### GIVEN DATA ###
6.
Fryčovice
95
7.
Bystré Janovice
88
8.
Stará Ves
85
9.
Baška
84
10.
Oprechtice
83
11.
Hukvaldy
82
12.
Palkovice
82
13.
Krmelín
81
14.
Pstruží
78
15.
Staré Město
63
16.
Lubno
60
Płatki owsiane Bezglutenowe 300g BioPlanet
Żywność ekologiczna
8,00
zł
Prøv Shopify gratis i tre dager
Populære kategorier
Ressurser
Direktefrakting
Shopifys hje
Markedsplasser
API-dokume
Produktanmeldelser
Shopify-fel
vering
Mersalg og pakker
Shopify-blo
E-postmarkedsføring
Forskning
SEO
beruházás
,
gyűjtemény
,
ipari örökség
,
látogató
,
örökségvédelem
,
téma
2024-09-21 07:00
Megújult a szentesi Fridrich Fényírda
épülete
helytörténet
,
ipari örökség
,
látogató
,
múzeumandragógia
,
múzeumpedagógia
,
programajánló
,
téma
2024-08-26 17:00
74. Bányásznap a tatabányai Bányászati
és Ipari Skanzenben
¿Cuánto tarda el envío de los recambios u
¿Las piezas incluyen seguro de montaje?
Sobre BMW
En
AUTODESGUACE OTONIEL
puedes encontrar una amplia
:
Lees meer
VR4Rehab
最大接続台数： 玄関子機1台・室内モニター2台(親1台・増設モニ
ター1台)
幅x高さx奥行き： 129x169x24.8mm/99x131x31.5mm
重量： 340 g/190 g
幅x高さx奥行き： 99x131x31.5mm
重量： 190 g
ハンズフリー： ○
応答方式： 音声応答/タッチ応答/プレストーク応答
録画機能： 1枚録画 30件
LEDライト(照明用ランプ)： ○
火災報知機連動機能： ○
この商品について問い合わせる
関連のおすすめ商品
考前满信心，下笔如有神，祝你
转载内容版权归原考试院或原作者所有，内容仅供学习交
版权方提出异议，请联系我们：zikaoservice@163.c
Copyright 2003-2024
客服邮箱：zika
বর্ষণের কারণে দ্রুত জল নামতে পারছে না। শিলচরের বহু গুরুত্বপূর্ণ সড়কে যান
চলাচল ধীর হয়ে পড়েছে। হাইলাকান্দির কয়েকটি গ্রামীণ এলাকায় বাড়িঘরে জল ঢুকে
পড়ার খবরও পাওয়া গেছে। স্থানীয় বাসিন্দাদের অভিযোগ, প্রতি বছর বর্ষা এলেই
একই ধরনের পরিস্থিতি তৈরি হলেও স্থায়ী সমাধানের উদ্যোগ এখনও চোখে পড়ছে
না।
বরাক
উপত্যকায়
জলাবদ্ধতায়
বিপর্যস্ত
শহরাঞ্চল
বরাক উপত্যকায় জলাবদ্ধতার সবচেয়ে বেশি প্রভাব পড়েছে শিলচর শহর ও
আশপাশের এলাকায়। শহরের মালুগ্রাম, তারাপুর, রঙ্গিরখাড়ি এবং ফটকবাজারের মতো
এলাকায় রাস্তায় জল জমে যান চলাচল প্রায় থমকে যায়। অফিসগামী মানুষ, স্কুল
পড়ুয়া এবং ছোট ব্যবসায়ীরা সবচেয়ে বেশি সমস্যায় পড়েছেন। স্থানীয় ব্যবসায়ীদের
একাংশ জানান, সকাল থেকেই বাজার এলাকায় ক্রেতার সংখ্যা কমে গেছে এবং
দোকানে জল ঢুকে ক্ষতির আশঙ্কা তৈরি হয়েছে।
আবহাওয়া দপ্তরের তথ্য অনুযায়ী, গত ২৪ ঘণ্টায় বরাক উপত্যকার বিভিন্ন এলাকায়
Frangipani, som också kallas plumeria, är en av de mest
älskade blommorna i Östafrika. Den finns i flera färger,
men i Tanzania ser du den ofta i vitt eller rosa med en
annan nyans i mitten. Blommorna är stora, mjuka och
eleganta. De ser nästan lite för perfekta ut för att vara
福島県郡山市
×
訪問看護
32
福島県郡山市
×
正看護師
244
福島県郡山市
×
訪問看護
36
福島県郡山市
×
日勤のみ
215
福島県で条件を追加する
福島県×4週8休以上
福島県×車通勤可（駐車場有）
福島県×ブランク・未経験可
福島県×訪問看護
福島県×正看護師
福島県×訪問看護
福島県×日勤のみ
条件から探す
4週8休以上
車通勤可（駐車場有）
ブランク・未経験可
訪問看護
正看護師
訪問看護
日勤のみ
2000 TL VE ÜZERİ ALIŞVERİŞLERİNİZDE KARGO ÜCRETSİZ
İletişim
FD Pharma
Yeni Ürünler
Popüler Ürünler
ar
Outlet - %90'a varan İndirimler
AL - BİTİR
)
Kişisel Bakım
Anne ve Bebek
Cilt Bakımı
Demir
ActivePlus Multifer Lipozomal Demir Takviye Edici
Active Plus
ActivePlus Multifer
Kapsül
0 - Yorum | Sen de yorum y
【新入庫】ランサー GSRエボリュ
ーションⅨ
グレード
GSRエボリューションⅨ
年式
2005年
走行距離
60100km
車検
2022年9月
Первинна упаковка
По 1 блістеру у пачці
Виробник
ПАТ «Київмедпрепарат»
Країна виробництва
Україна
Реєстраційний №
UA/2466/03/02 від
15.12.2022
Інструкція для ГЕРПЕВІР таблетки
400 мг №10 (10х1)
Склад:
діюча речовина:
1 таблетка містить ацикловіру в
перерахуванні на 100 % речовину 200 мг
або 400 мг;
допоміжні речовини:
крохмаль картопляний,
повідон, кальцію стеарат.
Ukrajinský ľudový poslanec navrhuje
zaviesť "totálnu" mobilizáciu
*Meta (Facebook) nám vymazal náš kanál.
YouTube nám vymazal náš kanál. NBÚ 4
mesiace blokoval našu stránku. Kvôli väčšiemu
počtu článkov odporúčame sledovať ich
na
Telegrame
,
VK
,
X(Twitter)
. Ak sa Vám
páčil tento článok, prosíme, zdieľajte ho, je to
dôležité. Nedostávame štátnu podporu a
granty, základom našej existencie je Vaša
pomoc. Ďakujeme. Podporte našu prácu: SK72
###
Copy every line of the items without any change, starting at the first line and ending with the line that contains "men i Tanzania".

6.
Fryčovice
95
7.
Bystré Janovice
88
8.
Stará Ves
85
9.
Baška
84
10.
Oprechtice
83
11.
Hukvaldy
82
12.
Palkovice
82
13.
Krmelín
81
14.
Pstruží
78
15.
Staré Město
63
16.
Lubno
60
Płatki owsiane Bezglutenowe 300g BioPlanet
Żywność ekologiczna
8,00
zł
Prøv Shopify gratis i tre dager
Populære kategorier
Ressurser
Direktefrakting
Shopifys hje
Markedsplasser
API-dokume
Produktanmeldelser
Shopify-fel
vering
Mersalg og pakker
Shopify-blo
E-postmarkedsføring
Forskning
SEO
beruházás
,
gyűjtemény
,
ipari örökség
,
látogató
,
örökségvédelem
,
téma
2024-09-21 07:00
Megújult a szentesi Fridrich Fényírda
épülete
helytörténet
,
ipari örökség
,
látogató
,
múzeumandragógia
,
múzeumpedagógia
,
programajánló
,
téma
2024-08-26 17:00
74. Bányásznap a tatabányai Bányászati
és Ipari Skanzenben
¿Cuánto tarda el envío de los recambios u
¿Las piezas incluyen seguro de montaje?
Sobre BMW
En
AUTODESGUACE OTONIEL
puedes encontrar una amplia
:
Lees meer
VR4Rehab
最大接続台数： 玄関子機1台・室内モニター2台(親1台・増設モニ
ター1台)
幅x高さx奥行き： 129x169x24.8mm/99x131x31.5mm
重量： 340 g/190 g
幅x高さx奥行き： 99x131x31.5mm
重量： 190 g
ハンズフリー： ○
応答方式： 音声応答/タッチ応答/プレストーク応答
録画機能： 1枚録画 30件
LEDライト(照明用ランプ)： ○
火災報知機連動機能： ○
この商品について問い合わせる
関連のおすすめ商品
考前满信心，下笔如有神，祝你
转载内容版权归原考试院或原作者所有，内容仅供学习交
版权方提出异议，请联系我们：zikaoservice@163.c
Copyright 2003-2024
客服邮箱：zika
বর্ষণের কারণে দ্রুত জল নামতে পারছে না। শিলচরের বহু গুরুত্বপূর্ণ সড়কে যান
চলাচল ধীর হয়ে পড়েছে। হাইলাকান্দির কয়েকটি গ্রামীণ এলাকায় বাড়িঘরে জল ঢুকে
পড়ার খবরও পাওয়া গেছে। স্থানীয় বাসিন্দাদের অভিযোগ, প্রতি বছর বর্ষা এলেই
একই ধরনের পরিস্থিতি তৈরি হলেও স্থায়ী সমাধানের উদ্যোগ এখনও চোখে পড়ছে
না।
বরাক
উপত্যকায়
জলাবদ্ধতায়
বিপর্যস্ত
শহরাঞ্চল
বরাক উপত্যকায় জলাবদ্ধতার সবচেয়ে বেশি প্রভাব পড়েছে শিলচর শহর ও
আশপাশের এলাকায়। শহরের মালুগ্রাম, তারাপুর, রঙ্গিরখাড়ি এবং ফটকবাজারের মতো
এলাকায় রাস্তায় জল জমে যান চলাচল প্রায় থমকে যায়। অফিসগামী মানুষ, স্কুল
পড়ুয়া এবং ছোট ব্যবসায়ীরা সবচেয়ে বেশি সমস্যায় পড়েছেন। স্থানীয় ব্যবসায়ীদের
একাংশ জানান, সকাল থেকেই বাজার এলাকায় ক্রেতার সংখ্যা কমে গেছে এবং
দোকানে জল ঢুকে ক্ষতির আশঙ্কা তৈরি হয়েছে।
আবহাওয়া দপ্তরের তথ্য অনুযায়ী, গত ২৪ ঘণ্টায় বরাক উপত্যকার বিভিন্ন এলাকায়
Frangipani, som också kallas plumeria, är en av de mest
älskade blommorna i Östafrika. Den finns i flera färger,
men i Tanzania ser du den ofta i vitt eller rosa med en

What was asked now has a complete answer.